La nostra debolezza d'oggi è la debolezza di una situazione di fatto, così come la nostra forza di domani sarà, in gran parte, la forza di una situazione di fatto radicalmente diversa. La crisi che si annuncia all'interno dello stesso regime di guerra e [illeggibile] più ancora, si prepara per il regime di pace, libererà una quantità di forze sinora compresse, e, con loro, libererà dall'isolamento i partiti di avanguardia proletaria. Oggi, non esiste più una direzione internazionale del proletariato, non esistono contatti internazionali. Ma vivono, in tutte le nazioni, forze politiche, pur isolate, lavorano con una mentalità e con una mentalità e con una struttura organica internazionalista. Non sarà difficile, domani, a queste forze il ritrovarsi.

Di fronte agli sviluppi dello sbarco inglese, la nostra posizione non può essere dubbia. Essa implica una lotta tenace e decisa contro i blocchi e contro le pastette a base "nazionale" o "popolare"; lo smascheramento dell'opportunismo filodemocratico, filoinglese e filo-staliniano dei due maggiori partiti operai: la contrapposizione immediata, nel periodo culminante della crisi, della parola d'ordine dei Consigli degli operai, dei contadini poveri e dei soldati, sono strumenti di lotta rivoluzionaria prima e come organi del potere proletario poi, alle parole d'ordine costituzionali, patriottarde, parlamentaristiche, che il [illeggibile] o "anti-fascismo" non mancherà di lanciare: l'armamento del proletariato, la preparazione teorica e tecnica della rivoluzione.

Solo se sapremo foggiare al proletariato un'arma tagliente, le prospettive rivoluzionarie si concreteranno in realtà di fatto.
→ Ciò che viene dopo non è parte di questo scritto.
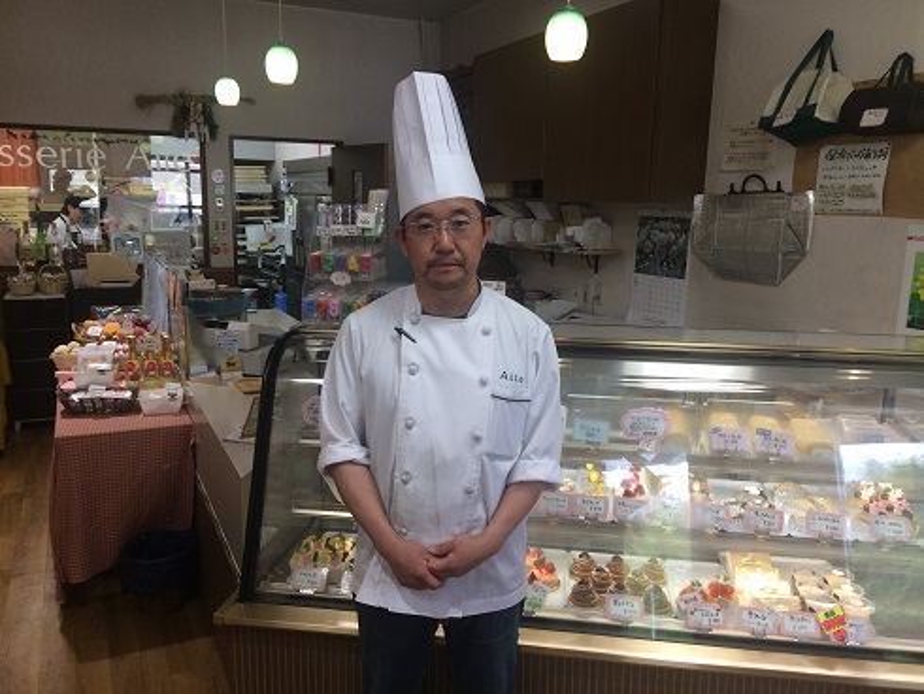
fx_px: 774
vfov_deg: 48.3
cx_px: 462
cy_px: 347
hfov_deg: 61.6
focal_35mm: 29
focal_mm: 4.15
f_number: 2.2
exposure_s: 1/120
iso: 64
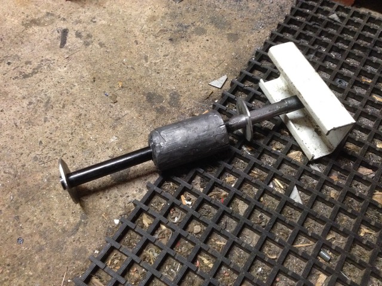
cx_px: 191
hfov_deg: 52.6
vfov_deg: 40.7
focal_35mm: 35
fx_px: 386
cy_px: 143
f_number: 2.4
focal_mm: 4.28
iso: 400
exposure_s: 1/15
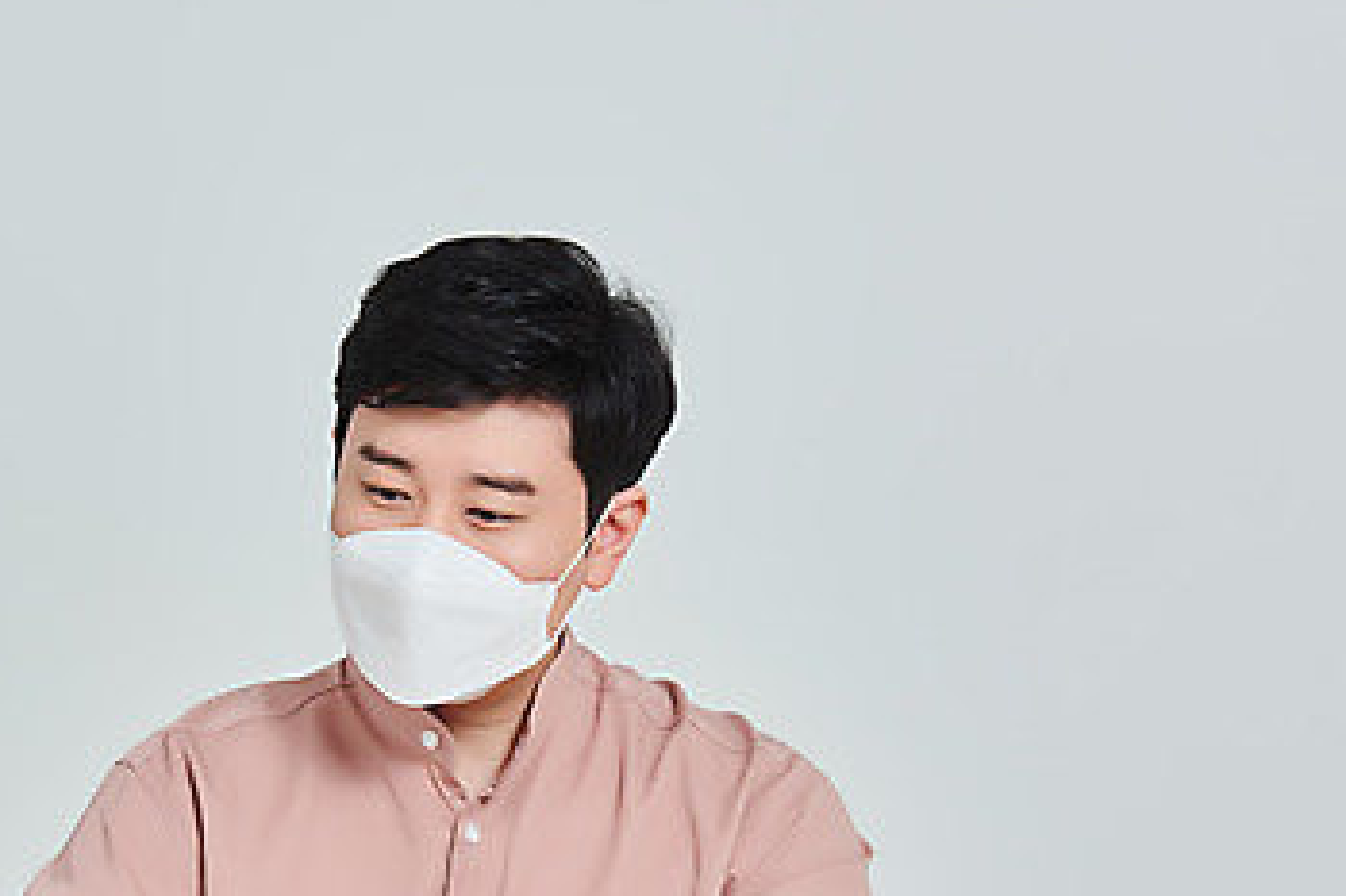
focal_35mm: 209
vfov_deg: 6.6
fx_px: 7810
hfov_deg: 9.8
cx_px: 406
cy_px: 746
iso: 100
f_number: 13
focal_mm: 122
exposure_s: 1/125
La lotta contro l'opportunismo deve essere l'altra faccia della lotta per la preparazione di quadri che siano ideologicamente e praticamente all'altezza della situazione politica, economica, sociale, del paese. È questo il nostro compito immediato: ed è, insieme, il nostro compito primordiale.

Dattiloscritto, Torino 1° settembre 1943.